The core of Lahuta consists of these modules (see under core/src/):

analysis - Structural analysis routines including contact analysis, system-level properties, and topology perception.
bonds - Bond perception algorithms, bond order assignment, and connectivity validation.
chemistry - Chemical property calculations (formal charges, hydrophobicity, atom typing routines).
compute - Computation abstraction with dependency management, pipeline execution, and result caching.
contacts - Contact detection implementations from multiple methods (Arpeggio, MolStar, GetContacts).
db - Database interface for fast storage and retrieval of structural data and zero-copy reads.
distances - Distance calculations, neighbor search algorithms, and pairwise distance matrices.
entities - Core entity representations (atoms, residues, contacts) and their associated views and iterators.
entities/search - Entity query and retrieval with hit buffering.
md - Molecular dynamics trajectory parsing (XTC, GRO formats) and frame-by-frame analysis support.
models - Optimized system-level properties and topology perception for AI (currently AF2) models.
pipeline - High-level pipeline framework for processing, parallel execution, backpressure system, and progress tracking.
selections - Expressive selection language for querying atoms, residues, and substructures based on geometric, chemical, or topological criteria (WIP)
serialization - Data serialization and deserialization.
sinks - Data output handlers that write pipeline results to files, databases, or memory.
spatial - Spatial indexing structures (cell lists, KD-trees) for scalable neighbor queries and contact searches.
topology - Topology construction engine.

The project also includes:

cli/ - Command-line interface tools for structure analysis and database creation.
interop/python - Python integration
core/tests/ - Comprehensive C++ test suite using Google Test framework.
core/examples/ - Example programs demonstrating C++ core library usage.

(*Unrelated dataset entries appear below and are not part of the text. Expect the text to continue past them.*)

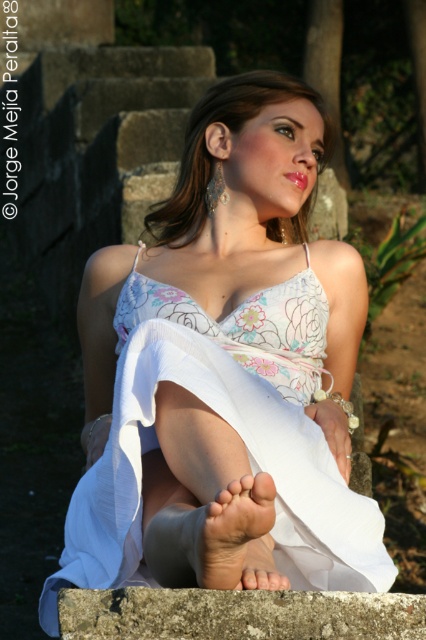
Question: Can you confirm if dry skin foot at lower center is positioned to the right of glossy pink lipstick at center?

Choices:
 (A) no
 (B) yes

Answer: (A)

Question: Which point is farther to the camera?

Choices:
 (A) (226, 209)
 (B) (296, 172)

Answer: (A)

Question: Observing the image, what is the correct spatial positioning of dry skin foot at lower center in reference to glossy pink lipstick at center?

Choices:
 (A) right
 (B) left

Answer: (B)

Question: Which object is positioned farthest from the glossy pink lipstick at center?

Choices:
 (A) white sheer dress at center
 (B) gray rough concrete at lower center

Answer: (B)

Question: Is white sheer dress at center closer to camera compared to glossy pink lipstick at center?

Choices:
 (A) no
 (B) yes

Answer: (B)

Question: Which object is positioned closest to the dry skin foot at lower center?

Choices:
 (A) glossy pink lipstick at center
 (B) white sheer dress at center

Answer: (B)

Python integration structure: - interop/python/src/ - Python bindings implementation (pybind11) with deep (often zero-copy) NumPy integration. - interop/python/lahuta/ - Python package providing high-level APIs, utilities, and type-safe interfaces to core functionality. - interop/python/examples/ - Example scripts demonstrating Python API usage. - interop/python/tests/ - Python test suite (pytest) covering all public APIs and integration scenarios. - interop/python/benchmarks/ - Performance benchmarks comparing Lahuta against other tools.

Documentation¶

See interop/python/examples and interop/python/tests for Python usage examples.

Reporting Issues¶

Report issues in the issues section.

Contributing¶

Contributions are welcome. See CONTRIBUTING.md for guidelines.

Acknowledgments¶

Lahuta includes implementations inspired by and validated against the following projects:

DSSP: Secondary structure assignment follows the algorithm described by Kabsch & Sander and implemented in PDB-REDO/dssp (BSD-2-Clause License).
SASA: Solvent accessible surface area calculation uses the Shrake-Rupley algorithm, with reference to FreeSASA (MIT License) and RustSASA (MIT License) for validation and optimization strategies.

See THIRD-PARTY-NOTICES.md for full attribution details.